A widespread internet disruption on Tuesday affected several major platforms, including social network X and AI chatbot ChatGPT, after US-based online services provider Cloudflare revealed it had been hit by what it described as a “latent bug.”
According to web monitoring platform Downdetector, users also experienced difficulties accessing “League of Legends” and select Google and OpenAI services.
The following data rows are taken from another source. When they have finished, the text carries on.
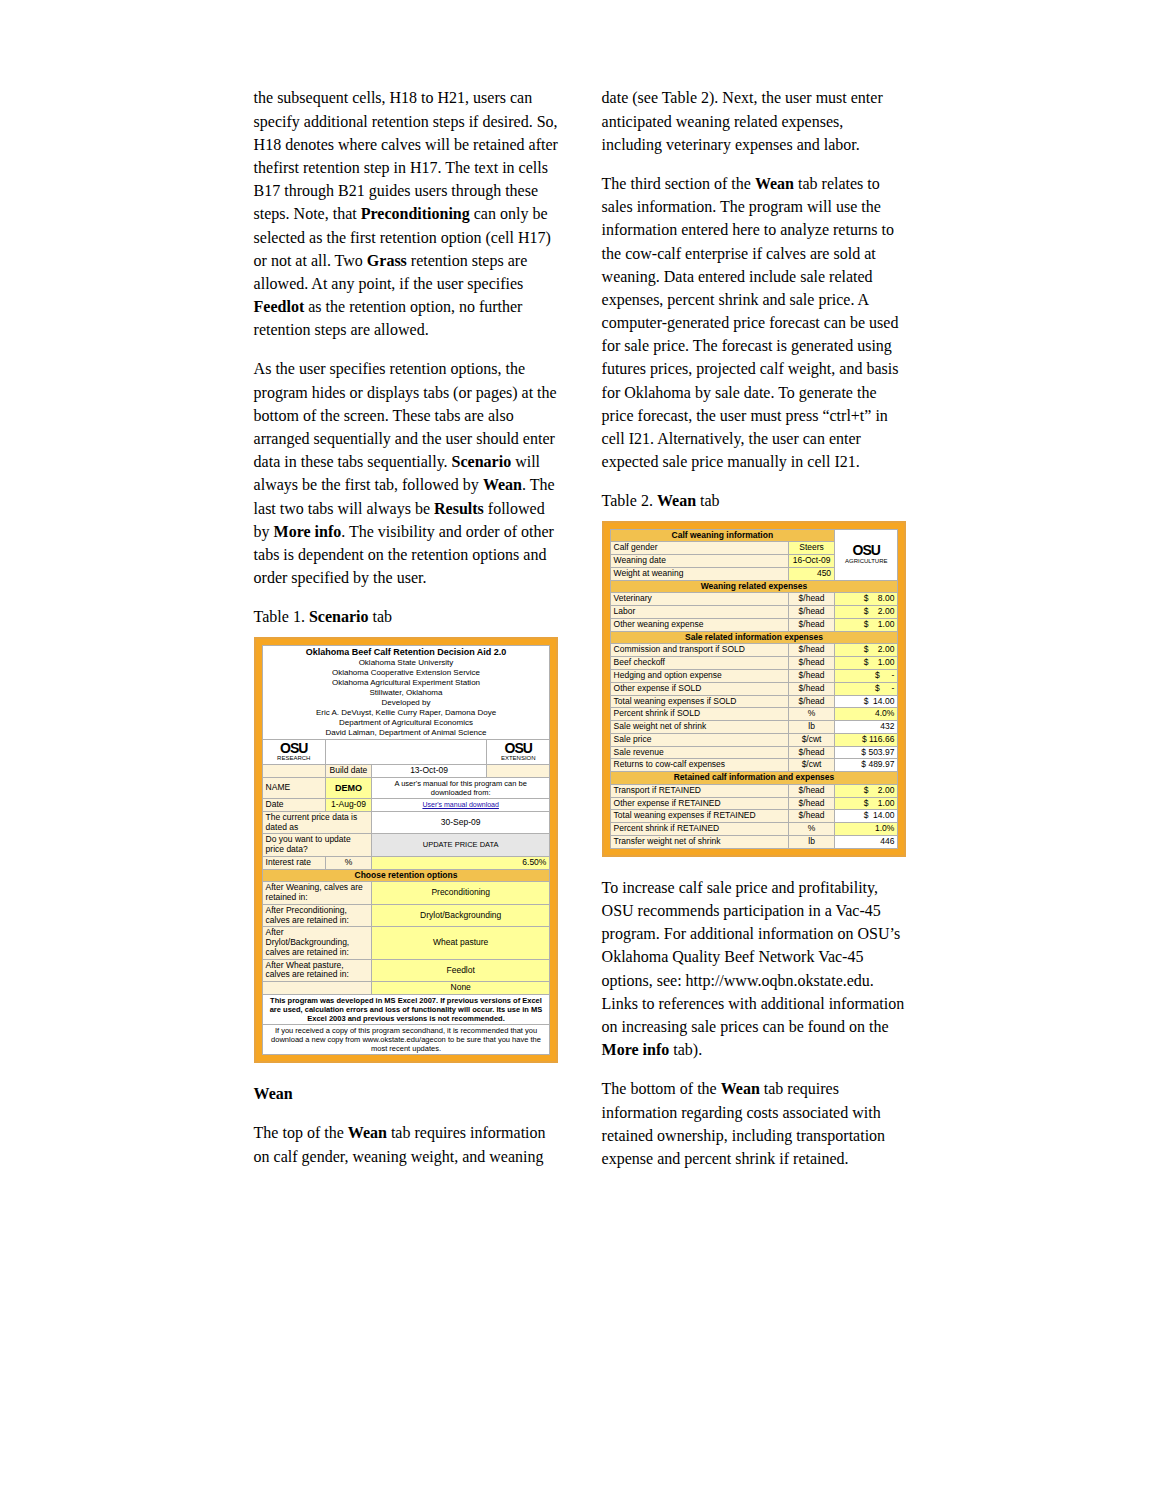the subsequent cells, H18 to H21, users can specify additional retention steps if desired. So, H18 denotes where calves will be retained after thefirst retention step in H17. The text in cells B17 through B21 guides users through these steps. Note, that Preconditioning can only be selected as the first retention option (cell H17) or not at all. Two Grass retention steps are allowed. At any point, if the user specifies Feedlot as the retention option, no further retention steps are allowed.
As the user specifies retention options, the program hides or displays tabs (or pages) at the bottom of the screen. These tabs are also arranged sequentially and the user should enter data in these tabs sequentially. Scenario will always be the first tab, followed by Wean. The last two tabs will always be Results followed by More info. The visibility and order of other tabs is dependent on the retention options and order specified by the user.
Table 1. Scenario tab
| Oklahoma Beef Calf Retention Decision Aid 2.0 Oklahoma State University Oklahoma Cooperative Extension Service Oklahoma Agricultural Experiment Station Stillwater, Oklahoma Developed by Eric A. DeVuyst, Kellie Curry Raper, Damona Doye Department of Agricultural Economics David Lalman, Department of Animal Science |
| OSU RESEARCH | | OSU EXTENSION |
| | Build date | 13-Oct-09 | |
| NAME | DEMO | A user's manual for this program can be downloaded from: |
| Date | 1-Aug-09 | User's manual download |
| The current price data is dated as | 30-Sep-09 |
| Do you want to update price data? | UPDATE PRICE DATA |
| Interest rate | % | 6.50% |
| Choose retention options |
| After Weaning, calves are retained in: | Preconditioning |
| After Preconditioning, calves are retained in: | Drylot/Backgrounding |
| After Drylot/Backgrounding, calves are retained in: | Wheat pasture |
| After Wheat pasture, calves are retained in: | Feedlot |
| | None |
| This program was developed in MS Excel 2007. If previous versions of Excel are used, calculation errors and loss of functionality will occur. Its use in MS Excel 2003 and previous versions is not recommended. |
| If you received a copy of this program secondhand, it is recommended that you download a new copy from www.okstate.edu/agecon to be sure that you have the most recent updates. |
Wean
The top of the Wean tab requires information on calf gender, weaning weight, and weaning date (see Table 2). Next, the user must enter anticipated weaning related expenses, including veterinary expenses and labor.
The third section of the Wean tab relates to sales information. The program will use the information entered here to analyze returns to the cow-calf enterprise if calves are sold at weaning. Data entered include sale related expenses, percent shrink and sale price. A computer-generated price forecast can be used for sale price. The forecast is generated using futures prices, projected calf weight, and basis for Oklahoma by sale date. To generate the price forecast, the user must press “ctrl+t” in cell I21. Alternatively, the user can enter expected sale price manually in cell I21.
Table 2. Wean tab
| Calf weaning information | OSU AGRICULTURE |
| Calf gender | Steers |
| Weaning date | 16-Oct-09 |
| Weight at weaning | 450 |
| Weaning related expenses |
| Veterinary | $/head | $ 8.00 |
| Labor | $/head | $ 2.00 |
| Other weaning expense | $/head | $ 1.00 |
| Sale related information expenses |
| Commission and transport if SOLD | $/head | $ 2.00 |
| Beef checkoff | $/head | $ 1.00 |
| Hedging and option expense | $/head | $ - |
| Other expense if SOLD | $/head | $ - |
| Total weaning expenses if SOLD | $/head | $ 14.00 |
| Percent shrink if SOLD | % | 4.0% |
| Sale weight net of shrink | lb | 432 |
| Sale price | $/cwt | $ 116.66 |
| Sale revenue | $/head | $ 503.97 |
| Returns to cow-calf expenses | $/cwt | $ 489.97 |
| Retained calf information and expenses |
| Transport if RETAINED | $/head | $ 2.00 |
| Other expense if RETAINED | $/head | $ 1.00 |
| Total weaning expenses if RETAINED | $/head | $ 14.00 |
| Percent shrink if RETAINED | % | 1.0% |
| Transfer weight net of shrink | lb | 446 |
To increase calf sale price and profitability, OSU recommends participation in a Vac-45 program. For additional information on OSU’s Oklahoma Quality Beef Network Vac-45 options, see: http://www.oqbn.okstate.edu. Links to references with additional information on increasing sale prices can be found on the More info tab).
The bottom of the Wean tab requires information regarding costs associated with retained ownership, including transportation expense and percent shrink if retained.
Cloudflare, known for its cybersecurity infrastructure and for handling an estimated 20 percent of global internet traffic, saw its stock drop by 1.5 percent in morning trading.

Cloudflare’s chief technology officer, Dane Knecht, acknowledged the issue in a message posted on X, stating that the company had “failed our customers and the broader internet when a problem in Cloudflare network impacted large amounts of traffic that rely on us.” He confirmed that the disruption had been resolved, explaining that “a latent bug in a service underpinning our bot mitigation capability started to crash after a routine configuration change we made.”
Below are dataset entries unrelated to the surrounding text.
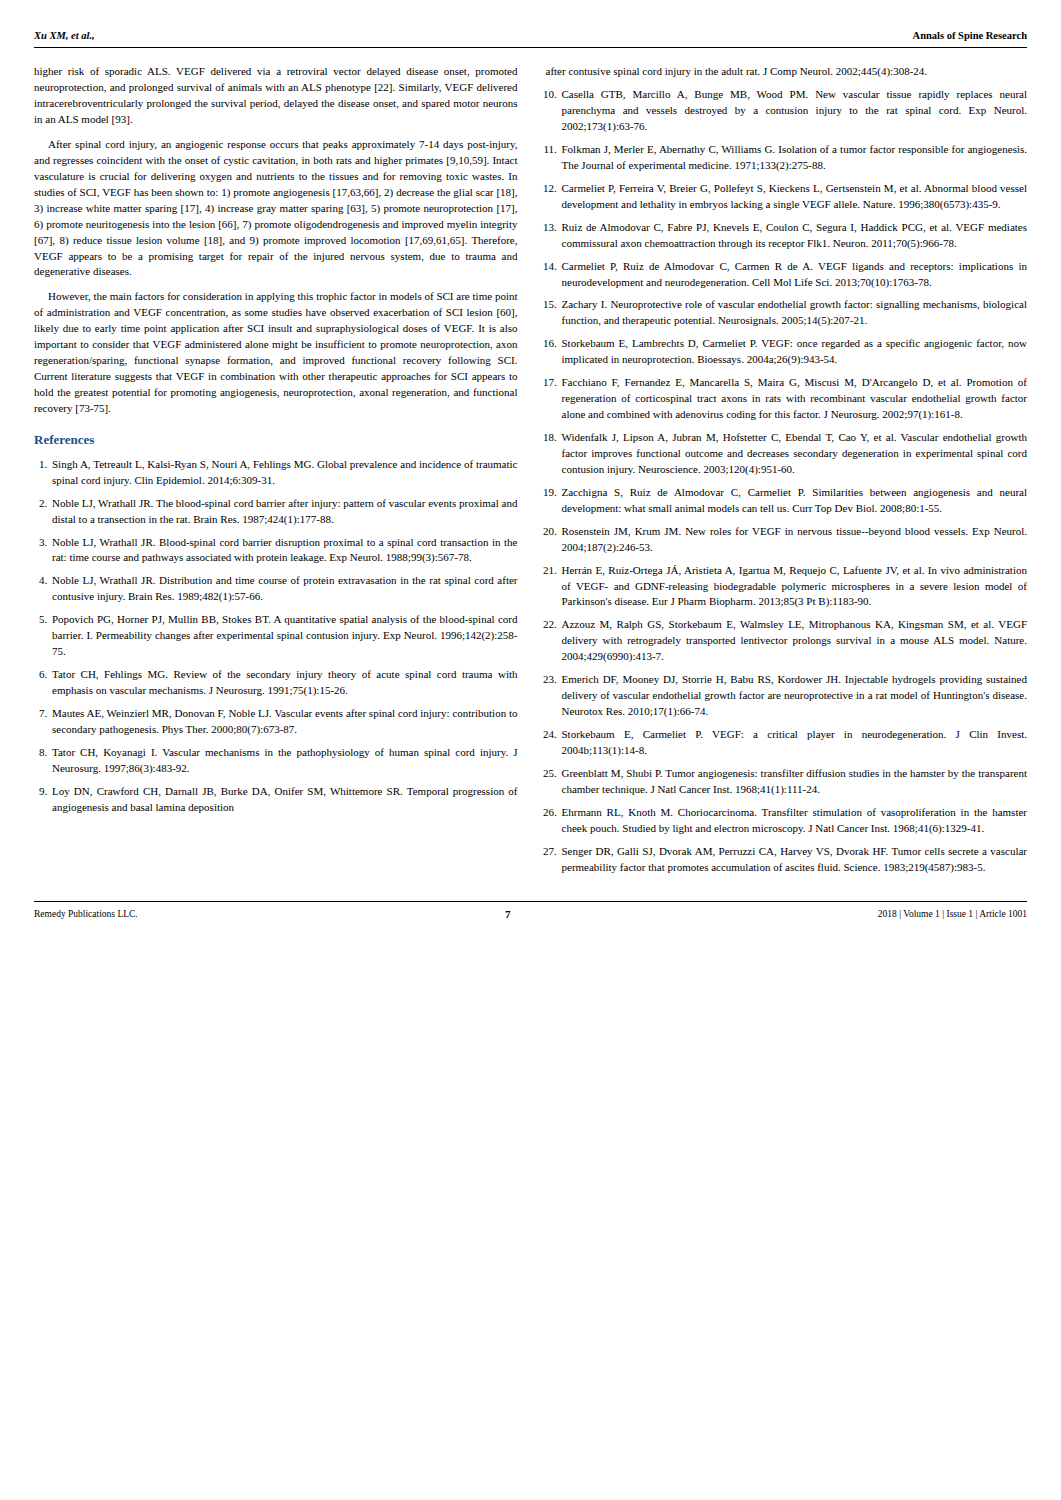Xu XM, et al.,
Annals of Spine Research
higher risk of sporadic ALS. VEGF delivered via a retroviral vector delayed disease onset, promoted neuroprotection, and prolonged survival of animals with an ALS phenotype [22]. Similarly, VEGF delivered intracerebroventricularly prolonged the survival period, delayed the disease onset, and spared motor neurons in an ALS model [93].
After spinal cord injury, an angiogenic response occurs that peaks approximately 7-14 days post-injury, and regresses coincident with the onset of cystic cavitation, in both rats and higher primates [9,10,59]. Intact vasculature is crucial for delivering oxygen and nutrients to the tissues and for removing toxic wastes. In studies of SCI, VEGF has been shown to: 1) promote angiogenesis [17,63,66], 2) decrease the glial scar [18], 3) increase white matter sparing [17], 4) increase gray matter sparing [63], 5) promote neuroprotection [17], 6) promote neuritogenesis into the lesion [66], 7) promote oligodendrogenesis and improved myelin integrity [67], 8) reduce tissue lesion volume [18], and 9) promote improved locomotion [17,69,61,65]. Therefore, VEGF appears to be a promising target for repair of the injured nervous system, due to trauma and degenerative diseases.
However, the main factors for consideration in applying this trophic factor in models of SCI are time point of administration and VEGF concentration, as some studies have observed exacerbation of SCI lesion [60], likely due to early time point application after SCI insult and supraphysiological doses of VEGF. It is also important to consider that VEGF administered alone might be insufficient to promote neuroprotection, axon regeneration/sparing, functional synapse formation, and improved functional recovery following SCI. Current literature suggests that VEGF in combination with other therapeutic approaches for SCI appears to hold the greatest potential for promoting angiogenesis, neuroprotection, axonal regeneration, and functional recovery [73-75].
References
Singh A, Tetreault L, Kalsi-Ryan S, Nouri A, Fehlings MG. Global prevalence and incidence of traumatic spinal cord injury. Clin Epidemiol. 2014;6:309-31.
Noble LJ, Wrathall JR. The blood-spinal cord barrier after injury: pattern of vascular events proximal and distal to a transection in the rat. Brain Res. 1987;424(1):177-88.
Noble LJ, Wrathall JR. Blood-spinal cord barrier disruption proximal to a spinal cord transaction in the rat: time course and pathways associated with protein leakage. Exp Neurol. 1988;99(3):567-78.
Noble LJ, Wrathall JR. Distribution and time course of protein extravasation in the rat spinal cord after contusive injury. Brain Res. 1989;482(1):57-66.
Popovich PG, Horner PJ, Mullin BB, Stokes BT. A quantitative spatial analysis of the blood-spinal cord barrier. I. Permeability changes after experimental spinal contusion injury. Exp Neurol. 1996;142(2):258-75.
Tator CH, Fehlings MG. Review of the secondary injury theory of acute spinal cord trauma with emphasis on vascular mechanisms. J Neurosurg. 1991;75(1):15-26.
Mautes AE, Weinzierl MR, Donovan F, Noble LJ. Vascular events after spinal cord injury: contribution to secondary pathogenesis. Phys Ther. 2000;80(7):673-87.
Tator CH, Koyanagi I. Vascular mechanisms in the pathophysiology of human spinal cord injury. J Neurosurg. 1997;86(3):483-92.
Loy DN, Crawford CH, Darnall JB, Burke DA, Onifer SM, Whittemore SR. Temporal progression of angiogenesis and basal lamina deposition
after contusive spinal cord injury in the adult rat. J Comp Neurol. 2002;445(4):308-24.
Casella GTB, Marcillo A, Bunge MB, Wood PM. New vascular tissue rapidly replaces neural parenchyma and vessels destroyed by a contusion injury to the rat spinal cord. Exp Neurol. 2002;173(1):63-76.
Folkman J, Merler E, Abernathy C, Williams G. Isolation of a tumor factor responsible for angiogenesis. The Journal of experimental medicine. 1971;133(2):275-88.
Carmeliet P, Ferreira V, Breier G, Pollefeyt S, Kieckens L, Gertsenstein M, et al. Abnormal blood vessel development and lethality in embryos lacking a single VEGF allele. Nature. 1996;380(6573):435-9.
Ruiz de Almodovar C, Fabre PJ, Knevels E, Coulon C, Segura I, Haddick PCG, et al. VEGF mediates commissural axon chemoattraction through its receptor Flk1. Neuron. 2011;70(5):966-78.
Carmeliet P, Ruiz de Almodovar C, Carmen R de A. VEGF ligands and receptors: implications in neurodevelopment and neurodegeneration. Cell Mol Life Sci. 2013;70(10):1763-78.
Zachary I. Neuroprotective role of vascular endothelial growth factor: signalling mechanisms, biological function, and therapeutic potential. Neurosignals. 2005;14(5):207-21.
Storkebaum E, Lambrechts D, Carmeliet P. VEGF: once regarded as a specific angiogenic factor, now implicated in neuroprotection. Bioessays. 2004a;26(9):943-54.
Facchiano F, Fernandez E, Mancarella S, Maira G, Miscusi M, D'Arcangelo D, et al. Promotion of regeneration of corticospinal tract axons in rats with recombinant vascular endothelial growth factor alone and combined with adenovirus coding for this factor. J Neurosurg. 2002;97(1):161-8.
Widenfalk J, Lipson A, Jubran M, Hofstetter C, Ebendal T, Cao Y, et al. Vascular endothelial growth factor improves functional outcome and decreases secondary degeneration in experimental spinal cord contusion injury. Neuroscience. 2003;120(4):951-60.
Zacchigna S, Ruiz de Almodovar C, Carmeliet P. Similarities between angiogenesis and neural development: what small animal models can tell us. Curr Top Dev Biol. 2008;80:1-55.
Rosenstein JM, Krum JM. New roles for VEGF in nervous tissue--beyond blood vessels. Exp Neurol. 2004;187(2):246-53.
Herrán E, Ruiz-Ortega JÁ, Aristieta A, Igartua M, Requejo C, Lafuente JV, et al. In vivo administration of VEGF- and GDNF-releasing biodegradable polymeric microspheres in a severe lesion model of Parkinson's disease. Eur J Pharm Biopharm. 2013;85(3 Pt B):1183-90.
Azzouz M, Ralph GS, Storkebaum E, Walmsley LE, Mitrophanous KA, Kingsman SM, et al. VEGF delivery with retrogradely transported lentivector prolongs survival in a mouse ALS model. Nature. 2004;429(6990):413-7.
Emerich DF, Mooney DJ, Storrie H, Babu RS, Kordower JH. Injectable hydrogels providing sustained delivery of vascular endothelial growth factor are neuroprotective in a rat model of Huntington's disease. Neurotox Res. 2010;17(1):66-74.
Storkebaum E, Carmeliet P. VEGF: a critical player in neurodegeneration. J Clin Invest. 2004b;113(1):14-8.
Greenblatt M, Shubi P. Tumor angiogenesis: transfilter diffusion studies in the hamster by the transparent chamber technique. J Natl Cancer Inst. 1968;41(1):111-24.
Ehrmann RL, Knoth M. Choriocarcinoma. Transfilter stimulation of vasoproliferation in the hamster cheek pouch. Studied by light and electron microscopy. J Natl Cancer Inst. 1968;41(6):1329-41.
Senger DR, Galli SJ, Dvorak AM, Perruzzi CA, Harvey VS, Dvorak HF. Tumor cells secrete a vascular permeability factor that promotes accumulation of ascites fluid. Science. 1983;219(4587):983-5.
Remedy Publications LLC.
7
2018 | Volume 1 | Issue 1 | Article 1001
Before the announcement, Cloudflare had noted “a spike in unusual traffic” affecting one of its services.
The incident echoed outages experienced by Amazon Web Services (AWS) and Microsoft’s cloud systems last month, which had similarly disrupted online services for gaming platforms, businesses, and transportation companies.

Alan Woodward, a cybersecurity professor at the University of Surrey, said the recurrence of such outages highlights the concentration of global internet infrastructure in the hands of a few dominant providers. He explained that while the size and reach of these companies allow them to serve major brands at scale, the consequences of failures can be far-reaching, describing the situation as a double-edged sword.
What you should know
The outage underscores how heavily the digital world relies on Cloudflare and other major cloud providers to keep essential services running.
While their massive infrastructure supports global connectivity, it also means that a single bug or disruption can ripple across numerous platforms at once, affecting social media, gaming networks, and AI tools used daily by millions.